The government will continue funding the Common Vulnerabilities and Exposures (CVE) program. In a statement to The Verge, US Cybersecurity and Infrastructure Agency (CISA) spokesperson Jared Auchey said it “executed the option period on the contract to ensure there will be no lapse in critical CVE services” last night.
On Tuesday, MITRE, the government-funded organization behind the CVE program, warned that its contract to continue managing the system was set to expire on April 16th. The CVE program is used by major companies like Microsoft, Apple, Google, and Intel to identify and track cybersecurity vulnerabilities around the globe.
In response, CVE board members announced an initiative to make the program a nonprofit foundation, saying it will “focus solely on continuing the mission of delivering high-quality vulnerability identification and maintaining the integrity and availability of CVE data for defenders worldwide.”

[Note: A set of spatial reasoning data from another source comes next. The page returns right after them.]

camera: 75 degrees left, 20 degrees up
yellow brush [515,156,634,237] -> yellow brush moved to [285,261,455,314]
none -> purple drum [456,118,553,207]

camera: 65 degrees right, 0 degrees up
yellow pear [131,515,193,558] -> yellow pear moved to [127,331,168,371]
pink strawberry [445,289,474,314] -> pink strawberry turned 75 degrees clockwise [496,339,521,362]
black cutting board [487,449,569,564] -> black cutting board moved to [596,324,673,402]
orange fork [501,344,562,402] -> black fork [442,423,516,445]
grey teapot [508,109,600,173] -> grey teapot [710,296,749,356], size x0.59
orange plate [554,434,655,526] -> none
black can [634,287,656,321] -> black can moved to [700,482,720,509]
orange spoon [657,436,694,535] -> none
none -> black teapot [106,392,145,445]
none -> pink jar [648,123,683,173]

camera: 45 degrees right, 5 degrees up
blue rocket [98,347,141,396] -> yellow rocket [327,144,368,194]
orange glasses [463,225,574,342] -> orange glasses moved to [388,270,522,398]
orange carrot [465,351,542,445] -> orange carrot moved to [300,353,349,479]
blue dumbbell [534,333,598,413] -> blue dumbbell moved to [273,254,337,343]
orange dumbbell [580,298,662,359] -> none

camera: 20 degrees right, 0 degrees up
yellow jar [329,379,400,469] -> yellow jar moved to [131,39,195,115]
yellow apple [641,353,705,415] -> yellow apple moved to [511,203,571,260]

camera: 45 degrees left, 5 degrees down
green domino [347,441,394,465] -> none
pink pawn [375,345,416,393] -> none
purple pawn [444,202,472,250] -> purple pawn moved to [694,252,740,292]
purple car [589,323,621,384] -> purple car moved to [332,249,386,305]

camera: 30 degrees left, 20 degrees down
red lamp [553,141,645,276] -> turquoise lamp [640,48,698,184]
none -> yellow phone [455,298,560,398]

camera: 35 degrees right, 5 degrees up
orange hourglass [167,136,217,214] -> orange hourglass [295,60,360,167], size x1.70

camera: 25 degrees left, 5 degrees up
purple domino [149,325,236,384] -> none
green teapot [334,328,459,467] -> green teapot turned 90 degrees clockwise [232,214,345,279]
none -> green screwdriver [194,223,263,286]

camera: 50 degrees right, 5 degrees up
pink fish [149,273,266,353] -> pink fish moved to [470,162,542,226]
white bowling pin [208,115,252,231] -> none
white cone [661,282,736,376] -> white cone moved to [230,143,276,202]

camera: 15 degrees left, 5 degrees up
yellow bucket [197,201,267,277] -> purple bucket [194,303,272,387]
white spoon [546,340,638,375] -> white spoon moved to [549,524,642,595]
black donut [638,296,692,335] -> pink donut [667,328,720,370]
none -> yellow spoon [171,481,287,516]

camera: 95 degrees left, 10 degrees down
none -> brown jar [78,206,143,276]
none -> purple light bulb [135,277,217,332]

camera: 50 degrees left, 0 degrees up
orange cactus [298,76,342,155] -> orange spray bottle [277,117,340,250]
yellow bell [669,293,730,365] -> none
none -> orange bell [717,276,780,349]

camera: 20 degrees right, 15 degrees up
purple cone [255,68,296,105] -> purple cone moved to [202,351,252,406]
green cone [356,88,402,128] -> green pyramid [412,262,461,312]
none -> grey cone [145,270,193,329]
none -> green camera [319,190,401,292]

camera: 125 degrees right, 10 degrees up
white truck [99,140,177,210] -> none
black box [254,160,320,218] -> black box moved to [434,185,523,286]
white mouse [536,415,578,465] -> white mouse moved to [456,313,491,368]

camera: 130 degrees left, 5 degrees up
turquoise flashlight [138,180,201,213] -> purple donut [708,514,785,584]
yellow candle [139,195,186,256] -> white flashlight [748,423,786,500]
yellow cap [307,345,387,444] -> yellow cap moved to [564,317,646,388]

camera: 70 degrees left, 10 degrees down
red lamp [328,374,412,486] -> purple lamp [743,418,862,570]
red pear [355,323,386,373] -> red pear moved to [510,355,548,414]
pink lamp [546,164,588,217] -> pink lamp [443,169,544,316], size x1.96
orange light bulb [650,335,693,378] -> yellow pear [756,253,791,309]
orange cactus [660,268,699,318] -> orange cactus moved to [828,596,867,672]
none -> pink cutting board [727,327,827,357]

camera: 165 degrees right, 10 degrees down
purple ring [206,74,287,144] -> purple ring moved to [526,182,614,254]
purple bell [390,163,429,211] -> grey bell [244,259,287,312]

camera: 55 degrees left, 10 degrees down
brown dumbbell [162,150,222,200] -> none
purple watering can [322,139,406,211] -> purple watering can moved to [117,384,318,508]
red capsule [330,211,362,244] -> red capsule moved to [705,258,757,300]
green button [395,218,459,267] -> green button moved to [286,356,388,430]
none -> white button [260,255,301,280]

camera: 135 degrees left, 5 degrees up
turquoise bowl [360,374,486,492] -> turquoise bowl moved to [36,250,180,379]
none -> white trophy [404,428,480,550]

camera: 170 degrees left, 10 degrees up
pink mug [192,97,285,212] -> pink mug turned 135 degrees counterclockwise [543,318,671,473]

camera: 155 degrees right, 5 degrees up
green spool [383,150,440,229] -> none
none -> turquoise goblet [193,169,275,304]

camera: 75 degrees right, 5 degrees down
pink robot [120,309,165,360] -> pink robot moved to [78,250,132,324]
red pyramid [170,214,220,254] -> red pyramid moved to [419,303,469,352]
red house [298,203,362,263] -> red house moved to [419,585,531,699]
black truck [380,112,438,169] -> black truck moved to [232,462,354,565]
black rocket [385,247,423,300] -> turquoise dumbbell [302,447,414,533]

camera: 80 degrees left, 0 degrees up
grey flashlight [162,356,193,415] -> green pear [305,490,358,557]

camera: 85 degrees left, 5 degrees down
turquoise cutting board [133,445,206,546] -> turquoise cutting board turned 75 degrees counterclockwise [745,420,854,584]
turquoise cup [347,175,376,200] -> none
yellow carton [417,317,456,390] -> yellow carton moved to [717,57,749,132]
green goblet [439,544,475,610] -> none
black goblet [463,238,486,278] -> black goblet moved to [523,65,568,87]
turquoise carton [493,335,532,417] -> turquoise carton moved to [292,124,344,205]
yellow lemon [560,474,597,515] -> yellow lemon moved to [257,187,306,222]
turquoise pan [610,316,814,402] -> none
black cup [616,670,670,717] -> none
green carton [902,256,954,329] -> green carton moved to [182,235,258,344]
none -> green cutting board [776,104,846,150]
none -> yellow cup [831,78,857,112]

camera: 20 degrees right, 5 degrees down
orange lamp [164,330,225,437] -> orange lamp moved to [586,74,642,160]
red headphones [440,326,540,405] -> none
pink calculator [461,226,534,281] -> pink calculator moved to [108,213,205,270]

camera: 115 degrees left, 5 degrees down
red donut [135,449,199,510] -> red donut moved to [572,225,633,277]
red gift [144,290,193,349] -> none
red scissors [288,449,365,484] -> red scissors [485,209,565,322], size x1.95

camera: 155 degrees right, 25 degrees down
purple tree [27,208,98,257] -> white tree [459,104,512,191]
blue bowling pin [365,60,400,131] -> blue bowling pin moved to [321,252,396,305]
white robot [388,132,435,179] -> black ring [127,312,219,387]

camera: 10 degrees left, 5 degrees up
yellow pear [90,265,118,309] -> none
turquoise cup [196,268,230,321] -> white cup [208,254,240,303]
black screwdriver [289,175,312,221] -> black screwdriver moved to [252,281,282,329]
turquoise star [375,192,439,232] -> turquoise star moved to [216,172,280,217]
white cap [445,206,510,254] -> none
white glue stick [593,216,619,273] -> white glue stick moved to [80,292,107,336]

Yosry Barsoum, MITRE’s vice president and director at the Center for Securing the Homeland, told The Verge that the organization was able to avoid a “break in service” after the government extended its contract. “As of Wednesday morning… CISA identified incremental funding to keep the Programs operational,” Barsoum said.
Though the CVE Foundation said it would share more details “over the coming days,” it’s not clear whether it will continue now that the government has renewed its contract with MITRE. CISA doesn’t say why it waited so long to extend its contract, but the last-minute renewal comes as DOGE continues to slash funding and cut jobs throughout the federal government.
”The CVE Program is invaluable to the cyber community and a priority of CISA,” Auchey said. “We appreciate our partners’ and stakeholders’ patience.”
Update, April 16th: Added a statement from MITRE.